Sure, as proponents will tell you, making the switch to consumer-driven health plans will save money and put consumers at the forefront of their care. But will it also lead to lower prescription drug use?
Yes, according to research from the Employee Benefit Research Institute, which found that moving to CDHP plans can reduce the number of both generic and brand-name prescriptions filled.
And that’s both good and bad.
Data was examined from a large employer that replaced its traditional managed-care health insurance with a health savings account.
EBRI found that after four years, the generic drug rate was greater by 4.5 percentage points for hypertension, 15.4 percentage points for dyslipidemia, and 7.8 percentage points for asthma/COPD (chronic obstructive pulmonary disease). No significant effects were detected for diabetes.
Researchers noted, though, that generic drug rates can rise if the number of generic fills increases or if the number of brand-name fills decreases, or a combination of the two. In response to the HSA plan, it was found that higher generic drug rates were largely achieved due to individuals discontinuing use of brand-name drugs without substituting generic alternatives.
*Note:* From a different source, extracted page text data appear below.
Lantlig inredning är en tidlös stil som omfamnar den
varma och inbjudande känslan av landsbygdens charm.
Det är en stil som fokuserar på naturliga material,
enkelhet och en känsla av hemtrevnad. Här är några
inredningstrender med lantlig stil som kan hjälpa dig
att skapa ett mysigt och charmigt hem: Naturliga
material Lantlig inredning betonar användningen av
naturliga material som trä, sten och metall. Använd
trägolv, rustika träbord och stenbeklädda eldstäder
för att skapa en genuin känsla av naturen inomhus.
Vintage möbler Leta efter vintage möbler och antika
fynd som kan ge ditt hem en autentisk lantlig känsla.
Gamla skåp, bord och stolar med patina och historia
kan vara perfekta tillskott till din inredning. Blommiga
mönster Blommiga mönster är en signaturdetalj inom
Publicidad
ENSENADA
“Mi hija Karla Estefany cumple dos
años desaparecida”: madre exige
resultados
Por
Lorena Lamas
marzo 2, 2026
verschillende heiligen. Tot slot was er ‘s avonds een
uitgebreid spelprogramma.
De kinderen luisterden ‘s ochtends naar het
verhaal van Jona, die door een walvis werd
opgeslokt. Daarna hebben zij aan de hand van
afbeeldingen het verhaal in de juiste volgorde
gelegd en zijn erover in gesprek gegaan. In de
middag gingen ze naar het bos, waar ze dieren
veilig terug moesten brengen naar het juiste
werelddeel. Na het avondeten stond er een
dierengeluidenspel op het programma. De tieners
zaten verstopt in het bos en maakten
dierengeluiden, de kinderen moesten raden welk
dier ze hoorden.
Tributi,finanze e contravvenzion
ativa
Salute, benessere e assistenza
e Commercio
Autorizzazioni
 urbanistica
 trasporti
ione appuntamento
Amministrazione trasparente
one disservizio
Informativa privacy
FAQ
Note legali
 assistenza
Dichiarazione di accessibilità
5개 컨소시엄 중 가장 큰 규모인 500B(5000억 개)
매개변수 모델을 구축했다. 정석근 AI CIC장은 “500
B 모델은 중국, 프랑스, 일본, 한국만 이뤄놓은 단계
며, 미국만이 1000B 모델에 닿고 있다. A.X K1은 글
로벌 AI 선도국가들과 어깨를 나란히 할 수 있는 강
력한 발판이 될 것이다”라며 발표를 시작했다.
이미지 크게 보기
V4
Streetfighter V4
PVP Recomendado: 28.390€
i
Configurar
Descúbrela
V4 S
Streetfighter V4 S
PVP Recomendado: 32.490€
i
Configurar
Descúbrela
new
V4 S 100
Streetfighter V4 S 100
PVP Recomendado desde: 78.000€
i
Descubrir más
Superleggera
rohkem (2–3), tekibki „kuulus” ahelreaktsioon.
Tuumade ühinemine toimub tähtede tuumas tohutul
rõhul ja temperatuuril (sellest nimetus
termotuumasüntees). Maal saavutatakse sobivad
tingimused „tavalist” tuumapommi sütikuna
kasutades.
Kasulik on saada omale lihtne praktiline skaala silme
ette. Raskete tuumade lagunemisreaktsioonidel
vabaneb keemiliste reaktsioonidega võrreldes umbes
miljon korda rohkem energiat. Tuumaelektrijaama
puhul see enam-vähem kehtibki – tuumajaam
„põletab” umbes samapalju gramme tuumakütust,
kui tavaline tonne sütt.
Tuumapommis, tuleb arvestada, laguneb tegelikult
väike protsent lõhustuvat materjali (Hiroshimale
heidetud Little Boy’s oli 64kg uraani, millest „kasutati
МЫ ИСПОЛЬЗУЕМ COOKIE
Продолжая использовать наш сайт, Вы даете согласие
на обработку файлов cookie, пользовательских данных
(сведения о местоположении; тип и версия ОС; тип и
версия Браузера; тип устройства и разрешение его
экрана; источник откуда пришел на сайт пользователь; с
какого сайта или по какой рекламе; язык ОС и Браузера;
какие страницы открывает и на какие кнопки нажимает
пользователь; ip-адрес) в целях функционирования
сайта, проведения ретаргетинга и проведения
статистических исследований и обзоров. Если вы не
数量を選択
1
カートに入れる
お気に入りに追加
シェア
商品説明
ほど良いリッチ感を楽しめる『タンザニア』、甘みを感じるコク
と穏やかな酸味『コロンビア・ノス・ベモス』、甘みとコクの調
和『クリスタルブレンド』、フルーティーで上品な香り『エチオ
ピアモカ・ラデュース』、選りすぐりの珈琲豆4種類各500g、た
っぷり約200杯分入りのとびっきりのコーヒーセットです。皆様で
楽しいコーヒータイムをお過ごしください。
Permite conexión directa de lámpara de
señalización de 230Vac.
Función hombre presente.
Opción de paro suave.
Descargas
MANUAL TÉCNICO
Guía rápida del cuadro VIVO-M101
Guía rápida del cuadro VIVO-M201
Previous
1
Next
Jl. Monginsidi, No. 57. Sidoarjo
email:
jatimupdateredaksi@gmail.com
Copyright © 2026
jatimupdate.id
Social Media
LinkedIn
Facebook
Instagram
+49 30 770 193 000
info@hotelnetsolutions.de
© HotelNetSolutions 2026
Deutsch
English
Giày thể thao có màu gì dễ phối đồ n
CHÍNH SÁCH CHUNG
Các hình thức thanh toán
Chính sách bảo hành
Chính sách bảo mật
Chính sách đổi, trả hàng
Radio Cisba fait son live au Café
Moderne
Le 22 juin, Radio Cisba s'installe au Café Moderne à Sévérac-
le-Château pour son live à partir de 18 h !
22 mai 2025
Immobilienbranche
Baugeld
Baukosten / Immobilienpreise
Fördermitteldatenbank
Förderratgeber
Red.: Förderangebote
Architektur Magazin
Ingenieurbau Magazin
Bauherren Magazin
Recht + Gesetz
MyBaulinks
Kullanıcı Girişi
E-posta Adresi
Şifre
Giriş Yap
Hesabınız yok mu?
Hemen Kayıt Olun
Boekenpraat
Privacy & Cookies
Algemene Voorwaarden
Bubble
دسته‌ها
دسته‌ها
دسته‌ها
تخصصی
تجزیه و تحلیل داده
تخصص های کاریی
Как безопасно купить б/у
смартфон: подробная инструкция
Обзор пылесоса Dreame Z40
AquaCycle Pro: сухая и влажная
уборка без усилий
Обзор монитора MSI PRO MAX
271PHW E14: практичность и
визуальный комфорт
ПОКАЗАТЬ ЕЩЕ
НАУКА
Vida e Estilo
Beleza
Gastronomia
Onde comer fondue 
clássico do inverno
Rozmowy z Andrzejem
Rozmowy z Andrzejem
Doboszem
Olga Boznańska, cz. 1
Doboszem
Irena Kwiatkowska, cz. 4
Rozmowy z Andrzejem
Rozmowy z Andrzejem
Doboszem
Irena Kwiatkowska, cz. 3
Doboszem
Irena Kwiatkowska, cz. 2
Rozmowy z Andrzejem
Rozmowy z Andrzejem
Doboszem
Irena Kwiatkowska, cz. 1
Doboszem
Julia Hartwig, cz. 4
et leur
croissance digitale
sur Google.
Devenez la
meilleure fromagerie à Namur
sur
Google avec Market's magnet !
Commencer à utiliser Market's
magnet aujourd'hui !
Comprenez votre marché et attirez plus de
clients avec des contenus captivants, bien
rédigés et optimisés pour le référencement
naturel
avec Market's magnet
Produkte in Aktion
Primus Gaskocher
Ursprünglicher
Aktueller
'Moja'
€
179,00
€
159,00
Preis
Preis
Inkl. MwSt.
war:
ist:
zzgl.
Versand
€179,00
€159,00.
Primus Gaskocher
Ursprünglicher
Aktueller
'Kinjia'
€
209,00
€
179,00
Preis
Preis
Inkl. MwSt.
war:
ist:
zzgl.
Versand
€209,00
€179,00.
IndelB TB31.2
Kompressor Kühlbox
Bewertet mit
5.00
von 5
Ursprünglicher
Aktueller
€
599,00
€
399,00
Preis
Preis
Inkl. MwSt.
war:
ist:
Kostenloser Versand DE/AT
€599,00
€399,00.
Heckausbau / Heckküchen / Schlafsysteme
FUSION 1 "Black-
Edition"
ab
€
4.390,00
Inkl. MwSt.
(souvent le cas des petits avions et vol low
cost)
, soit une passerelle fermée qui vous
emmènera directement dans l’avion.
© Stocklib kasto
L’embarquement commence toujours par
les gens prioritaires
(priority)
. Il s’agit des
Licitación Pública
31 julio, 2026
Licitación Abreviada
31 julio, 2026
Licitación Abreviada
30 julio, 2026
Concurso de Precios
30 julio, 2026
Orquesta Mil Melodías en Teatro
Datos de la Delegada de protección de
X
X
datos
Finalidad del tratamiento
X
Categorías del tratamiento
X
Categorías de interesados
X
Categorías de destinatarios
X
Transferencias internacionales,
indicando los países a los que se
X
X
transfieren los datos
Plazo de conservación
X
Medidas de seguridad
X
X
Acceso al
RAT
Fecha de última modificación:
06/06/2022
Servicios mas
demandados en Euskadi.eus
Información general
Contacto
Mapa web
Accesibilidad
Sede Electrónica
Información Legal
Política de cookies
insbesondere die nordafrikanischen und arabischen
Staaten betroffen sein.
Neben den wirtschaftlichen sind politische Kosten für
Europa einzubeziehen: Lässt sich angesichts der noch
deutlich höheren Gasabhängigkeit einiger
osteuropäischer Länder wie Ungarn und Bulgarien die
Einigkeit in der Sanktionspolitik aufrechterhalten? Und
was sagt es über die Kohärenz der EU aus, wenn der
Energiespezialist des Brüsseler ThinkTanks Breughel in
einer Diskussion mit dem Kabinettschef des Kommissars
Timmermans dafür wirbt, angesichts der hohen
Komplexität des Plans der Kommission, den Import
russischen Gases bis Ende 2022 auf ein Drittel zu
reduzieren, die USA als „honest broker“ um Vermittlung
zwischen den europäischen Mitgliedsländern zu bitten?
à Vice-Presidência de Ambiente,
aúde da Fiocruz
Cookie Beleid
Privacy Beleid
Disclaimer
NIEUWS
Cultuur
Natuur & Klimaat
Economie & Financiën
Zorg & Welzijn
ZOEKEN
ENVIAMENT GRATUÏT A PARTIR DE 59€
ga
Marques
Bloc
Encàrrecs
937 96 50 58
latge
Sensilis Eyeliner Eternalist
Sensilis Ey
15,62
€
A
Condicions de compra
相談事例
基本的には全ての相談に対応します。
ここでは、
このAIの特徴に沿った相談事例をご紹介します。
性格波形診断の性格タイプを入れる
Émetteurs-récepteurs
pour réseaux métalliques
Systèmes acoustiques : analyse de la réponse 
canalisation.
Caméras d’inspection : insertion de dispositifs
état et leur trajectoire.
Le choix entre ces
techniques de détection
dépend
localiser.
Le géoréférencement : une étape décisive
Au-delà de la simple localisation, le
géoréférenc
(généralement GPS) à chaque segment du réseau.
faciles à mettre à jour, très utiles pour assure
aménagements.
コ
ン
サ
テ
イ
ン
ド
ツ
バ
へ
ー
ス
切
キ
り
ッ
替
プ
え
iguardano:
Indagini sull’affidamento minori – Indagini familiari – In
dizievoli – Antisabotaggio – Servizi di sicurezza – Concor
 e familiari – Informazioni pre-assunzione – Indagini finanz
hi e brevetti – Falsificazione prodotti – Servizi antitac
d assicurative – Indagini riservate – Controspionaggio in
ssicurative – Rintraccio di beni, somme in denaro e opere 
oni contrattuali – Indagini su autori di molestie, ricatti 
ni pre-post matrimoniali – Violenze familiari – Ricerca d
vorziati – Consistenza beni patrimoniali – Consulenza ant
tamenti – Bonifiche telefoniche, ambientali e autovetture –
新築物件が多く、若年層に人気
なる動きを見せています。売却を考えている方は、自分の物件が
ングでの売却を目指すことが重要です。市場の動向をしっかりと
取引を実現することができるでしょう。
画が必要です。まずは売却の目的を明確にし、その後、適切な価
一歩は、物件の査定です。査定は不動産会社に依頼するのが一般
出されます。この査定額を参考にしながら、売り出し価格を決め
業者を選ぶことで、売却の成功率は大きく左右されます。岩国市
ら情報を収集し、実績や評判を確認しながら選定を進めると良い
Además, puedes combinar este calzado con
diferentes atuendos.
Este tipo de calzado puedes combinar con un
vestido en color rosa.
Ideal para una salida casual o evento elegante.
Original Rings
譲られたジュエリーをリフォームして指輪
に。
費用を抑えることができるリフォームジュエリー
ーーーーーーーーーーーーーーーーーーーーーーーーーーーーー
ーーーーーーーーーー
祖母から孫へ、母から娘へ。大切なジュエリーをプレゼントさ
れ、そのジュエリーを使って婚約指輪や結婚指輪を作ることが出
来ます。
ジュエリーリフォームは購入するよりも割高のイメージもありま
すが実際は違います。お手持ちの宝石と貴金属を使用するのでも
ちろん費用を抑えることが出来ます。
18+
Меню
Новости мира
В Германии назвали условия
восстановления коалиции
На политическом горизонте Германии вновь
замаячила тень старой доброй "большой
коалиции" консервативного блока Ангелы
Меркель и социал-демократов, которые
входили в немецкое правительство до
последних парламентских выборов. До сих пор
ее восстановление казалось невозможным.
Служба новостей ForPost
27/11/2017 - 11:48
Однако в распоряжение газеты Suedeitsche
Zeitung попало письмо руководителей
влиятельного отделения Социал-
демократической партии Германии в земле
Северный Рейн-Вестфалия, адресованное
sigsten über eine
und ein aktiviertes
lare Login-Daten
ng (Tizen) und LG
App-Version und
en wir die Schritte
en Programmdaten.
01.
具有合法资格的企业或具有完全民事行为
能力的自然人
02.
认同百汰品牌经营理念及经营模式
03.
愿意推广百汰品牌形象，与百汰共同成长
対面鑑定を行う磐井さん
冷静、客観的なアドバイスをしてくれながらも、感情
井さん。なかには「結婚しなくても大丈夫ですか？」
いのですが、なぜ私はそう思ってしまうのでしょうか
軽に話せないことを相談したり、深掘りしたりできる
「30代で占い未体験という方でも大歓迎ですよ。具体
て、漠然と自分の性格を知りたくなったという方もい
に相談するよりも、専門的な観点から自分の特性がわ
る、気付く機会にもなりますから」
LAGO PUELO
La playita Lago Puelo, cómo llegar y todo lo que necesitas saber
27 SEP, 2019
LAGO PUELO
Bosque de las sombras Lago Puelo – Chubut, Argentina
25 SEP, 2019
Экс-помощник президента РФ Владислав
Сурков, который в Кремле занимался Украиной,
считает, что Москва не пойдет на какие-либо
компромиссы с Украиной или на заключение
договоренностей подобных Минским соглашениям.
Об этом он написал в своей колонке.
EBRI report author Paul Fronstin warned that consumers still need to have their medications checked and maintained, especially those taken for preventive reasons.
“Although lower prescription-drug use can save pharmacy costs for plan sponsors, it could also result in even higher downstream medical costs if people stop taking maintenance drugs for chronic diseases,” Fronstin said.
Previous EBRI research showed that while prescription drug use went down, it also resulted in decreased use of maintenance medications for chronic disease, and a worsening of adherence.